Despite an impressive track record of building and community development in other parts of KCK, CHWC hasn’t seen as much demand for its services in Strawberry Hill. According to Crawford, today’s immigrants, unlike the Croations of yore, aren’t much interested in Strawberry Hill. It’s still cheap to buy there, but the lots are too small to accommodate multi-generational housing. “Most of our buyers are Burmese, Bhutanese or Nepalese refugees who have been in the country for 10 years,” he says. “They have low incomes but are really good savers, and they have large families.”

Though placing low-income families in homes will remain CHWC’s main focus, Crawford says the Armstrong House could represent a new model for urban development in KCK — affordable, efficient, built-to-last modern homes that will increase property values and serve as comps for other projects.

“The problem with developing in Wyandotte County is, the cost of construction is higher than market value but the property values are low, so it’s harder to build high-quality homes without subsidizing,” Crawford explains. “Banks look around the neighborhood and they won’t finance them because there are few comparables.”

Crawford was able to build Clockwork’s Armstrong house using a combination of funding from NeighborWorks and traditional bank financing. The house went on the market October 18. By January 10, Marlin and Gfeller were under contract. (Chief Properties of Kansas City, Kansas, brokered the deal.)

“This project is really different for us,” Crawford says. “The reason we’re moving that direction is, it helps us build in all neighborhoods, so we can get our comps up to justify better construction lending.”

For Marlin and Gfeller’s home to attract more modern, high-performance homes to the neighborhood, Crawford says, he must educate appraisers and financers about the value of investing more upfront cost into energy-sustainable construction features. He must teach them about new stuff — SIPs and tankless water heaters — while countering an old hesitation: building in blighted areas. All without eventually pricing out owners who never left Strawberry Hill.

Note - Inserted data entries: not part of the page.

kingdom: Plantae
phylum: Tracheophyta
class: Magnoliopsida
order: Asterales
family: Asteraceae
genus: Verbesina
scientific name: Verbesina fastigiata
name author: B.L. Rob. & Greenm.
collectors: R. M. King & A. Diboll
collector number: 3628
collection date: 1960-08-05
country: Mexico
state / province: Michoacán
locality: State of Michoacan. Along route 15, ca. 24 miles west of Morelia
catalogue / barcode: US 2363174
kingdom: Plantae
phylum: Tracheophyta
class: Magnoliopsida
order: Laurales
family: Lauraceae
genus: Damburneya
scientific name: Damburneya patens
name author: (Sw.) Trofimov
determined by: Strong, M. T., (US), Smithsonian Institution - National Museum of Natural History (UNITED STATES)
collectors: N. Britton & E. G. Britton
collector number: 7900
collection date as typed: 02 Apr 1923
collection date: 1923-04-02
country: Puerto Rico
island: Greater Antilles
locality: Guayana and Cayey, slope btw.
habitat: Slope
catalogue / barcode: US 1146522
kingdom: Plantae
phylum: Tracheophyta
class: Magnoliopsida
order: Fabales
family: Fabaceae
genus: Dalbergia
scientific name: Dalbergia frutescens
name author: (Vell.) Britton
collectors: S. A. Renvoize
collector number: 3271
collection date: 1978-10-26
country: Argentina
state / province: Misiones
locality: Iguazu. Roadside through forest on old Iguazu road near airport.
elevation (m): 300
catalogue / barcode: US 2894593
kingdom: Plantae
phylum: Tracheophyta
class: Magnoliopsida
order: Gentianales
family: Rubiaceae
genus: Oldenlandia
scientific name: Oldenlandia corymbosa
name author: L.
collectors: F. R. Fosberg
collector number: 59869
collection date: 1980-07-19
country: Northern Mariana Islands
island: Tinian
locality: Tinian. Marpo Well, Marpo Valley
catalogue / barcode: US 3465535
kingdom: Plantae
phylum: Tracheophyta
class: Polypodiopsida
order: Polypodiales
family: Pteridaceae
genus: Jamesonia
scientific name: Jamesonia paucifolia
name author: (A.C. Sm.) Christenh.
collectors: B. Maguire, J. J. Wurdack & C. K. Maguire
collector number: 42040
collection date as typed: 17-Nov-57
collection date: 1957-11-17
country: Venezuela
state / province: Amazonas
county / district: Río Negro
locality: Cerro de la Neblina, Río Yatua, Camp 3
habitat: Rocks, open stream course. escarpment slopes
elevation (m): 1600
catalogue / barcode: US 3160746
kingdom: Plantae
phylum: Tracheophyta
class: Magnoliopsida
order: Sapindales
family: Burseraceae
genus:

“We need capital investment here to break the subsidy cycle, but we also want to make sure that neighborhoods remain affordable for the people who already live there,” Crawford says.

He’s quick to add that Strawberry Hill is in no immediate danger of astronomical gentrification, but there’s a balance to achieve. “What happens in gentrifying markets are the things affordable-housing advocates rage about,” he explains. “You got a neighborhood full of homes that are old and are worth, say $50,000 to 60,000, and you get an influx of new capital investment. Then, as the whole neighborhood gets reassessed, taxes go up. That’s one aspect of high-demand markets, and it can happen really fast.”

If that happens, Crawford says there is an arsenal of tools to turn to. These might include establishing community land trusts (nonprofits that own land and lease to builders, thereby controlling pricing), preferential tax treatment for low-income families, or limiting appraisals by the city or the state.

But it’s a big if.

“Preserving affordable housing or keeping property values low are not part of the conversation,” he says. “Our problem is the opposite.”

On the Wednesday before Valentine’s Day, for the walk-through just prior to closing on their house, Marlin and Gfeller arrive in separate cars. She parks her white sedan out front, and he rolls up in his F-150 farther down the hill. She’s wearing neat, business-casual clothes — a tattoo is visible on the top of her foot. He’s in a paint-spattered sweatshirt, shorts and work boots, his hair tousled but showing a fleck of white paint.

Marlin has brought their realtor, Aaron Donner, a loaf of Strawberry Hill povitica as a thank-you gift. A pair of CHWC workers are inside, adding a few final touches.

Also present: Daniel Umscheid of Clockwork, who is meeting Marlin and Gfeller for the first time.

“Whatcha been doing?” Umscheid asks Gfeller.

“Painting … mostly,” Gfeller replies. He laughs.

The couple inspect a few of the changes the CHWC workers have made: a new kitchen sink, modifications to some of the windows, an alarm system, a refrigerator. As Marlin settles into a spot near the butcher-block island, Gfeller buzzes with the anxiety of a remodeler turning his gaze to his own home. His and the workers’ voices fill the open space with robust talk about appliances and caulk. Umscheid offers Marlin tips on foodsafe oils to use on the island.

Outside, down the hill a bit, Tracey Robertson walks her dog in the fading afternoon. She’s in her early 40s and has lived in Strawberry Hill for a year. Like Marlin, she is also of Croatian descent.

“I got to see inside that house,” she says. “I loved it, but the price they were asking seemed a little high for this neighborhood. But it’s nice to see people coming in and updating the homes. Even the newer homes, they’re not ostentatious. They don’t stick out like a sore thumb.”

Umscheid, after a last few minutes inside the Clockwork house, says goodbye to Marlin and Gfeller. Out front, he pauses. “They’re pretty much exactly like I pictured them,” he says.